Miller on his work with Hampton:
Miller, a career 40.7 percent 3-point shooter, said his workouts with Hampton started with the “tedious, boring” details of shooting. “That’s why I know he’s going to be a great shooter. Because going through that tedious, boring work is what a lot of people don’t want to do,” Miller, a two-time NBA champ, said.
Miller helped Hampton widen his base and move his shooting pocket up. They started with basics, over-exaggerating details of his shooting form. Eventually, Miller put Hampton in game situations: shooting when defenders go under the screen in pick-and-roll situations, shooting in transition, etc.
“With his lack of volume shooting overseas (in the NBL), I throw the percentages out the window,” Miller said of Hampton, who shot 40.7 percent from the field with New Zealand. “He’s gotten way more consistent now, he’s understanding how to be a shooter. To see his progress, to know that I’m going to be around to help for the next three years, four years -- and hopefully even more – to continue when things go good, then when things go bad, that I’m there to help him, I just know where he’s going to be – at one point he’ll take the training wheels off and he’ll be an All-Star.”
On his work with Miller, Hampton said, “Being in the gym with Mike over the past five months, I feel like my shot has improved 100 percent. I’m not looking to go to the NBA and make seven threes a game. Teams know I can go downhill, they know I’m athletic, they know I can attack…. If I can use that to my advantage and someone goes under a screen or people are sagging off of me and I can knock down 2-3 threes a game, that’s good for me. I want to be that player who they’re scared of going downhill but if you back up, I can knock down the three. That’s going to open up my whole game.”

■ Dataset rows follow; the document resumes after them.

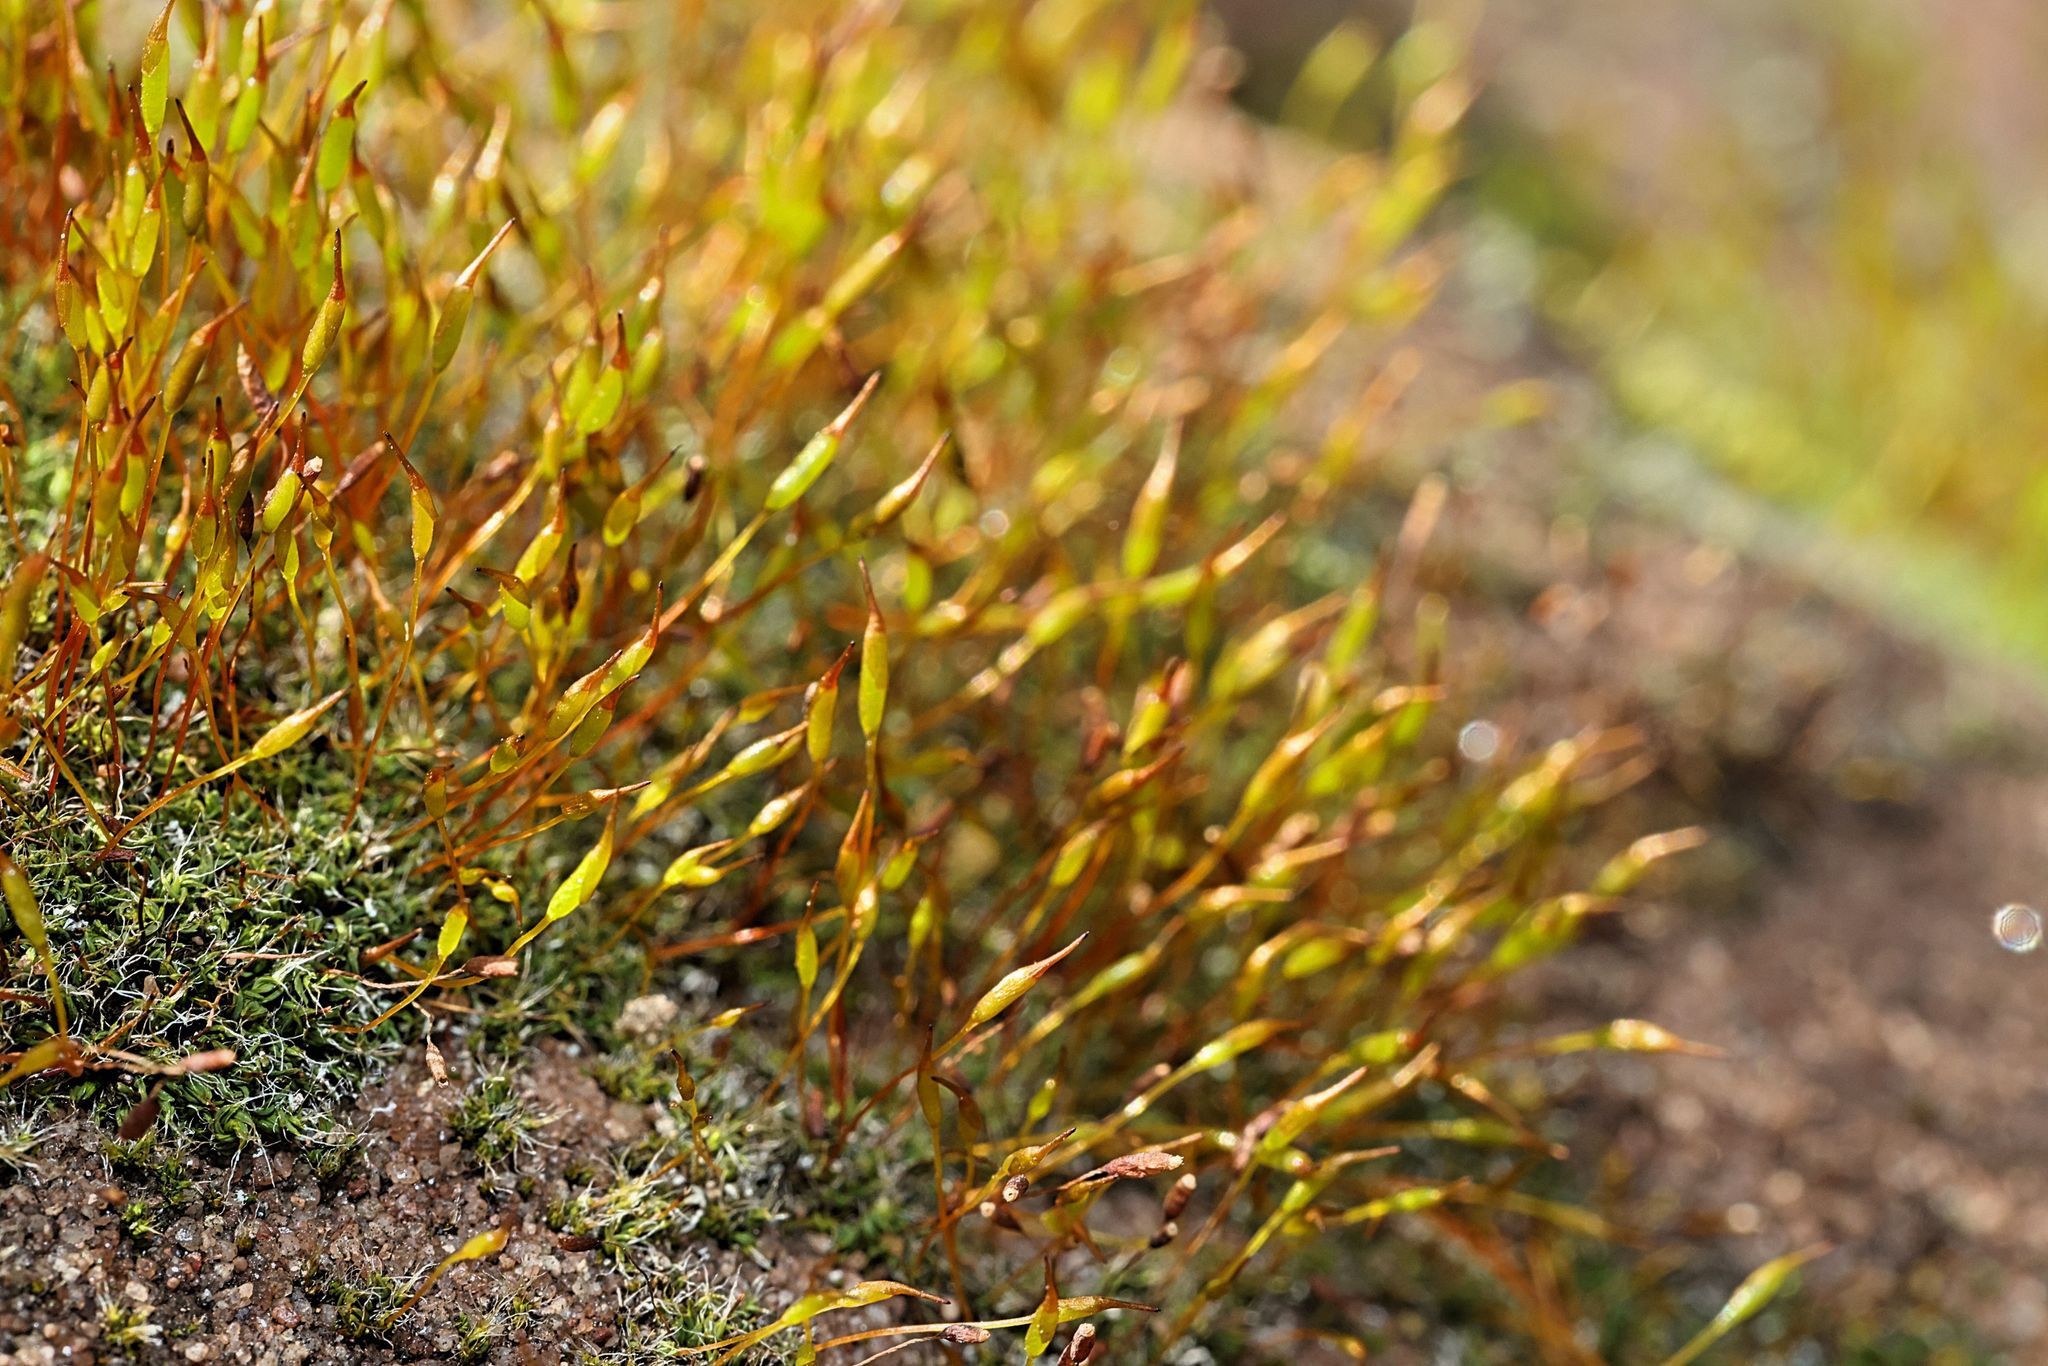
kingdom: Plantae
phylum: Bryophyta
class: Bryopsida
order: Pottiales
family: Pottiaceae
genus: Tortula
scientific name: Tortula muralis
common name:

Miller adds that Hampton, considered one of the best athletes in the draft, has “elite,” “John Wall-type” end-to-end speed with the ball in his hands. “Like all young kids, he’s not the best defender but he understands his length and his passing lanes,” Miller said. “And he knows how athletic he is.”
Hampton on playing with RJ Barrett:
Hampton said he got to know Barrett as a freshman because he was going to transfer to Montverde, where Barrett played in high school.
“I think we’d go well together. I think we’re both attacking, downhill guards that can really play off each other. He’s a great player and I think with me being that lead guard, the sky’s the limit.”
*For the RJ-RJ backcourt to be effective, both players will probably need to be able to knock down perimeter shots.
Hampton on playing with Mitchell Robinson:
“If I’m being honest -- no knock to any of the Knicks guards, I feel like all of the Knicks guards are good to great guards -- but I feel like if I paired with Mitchell Robinson I could definitely help him in his way to be a Top 5 big in the NBA.”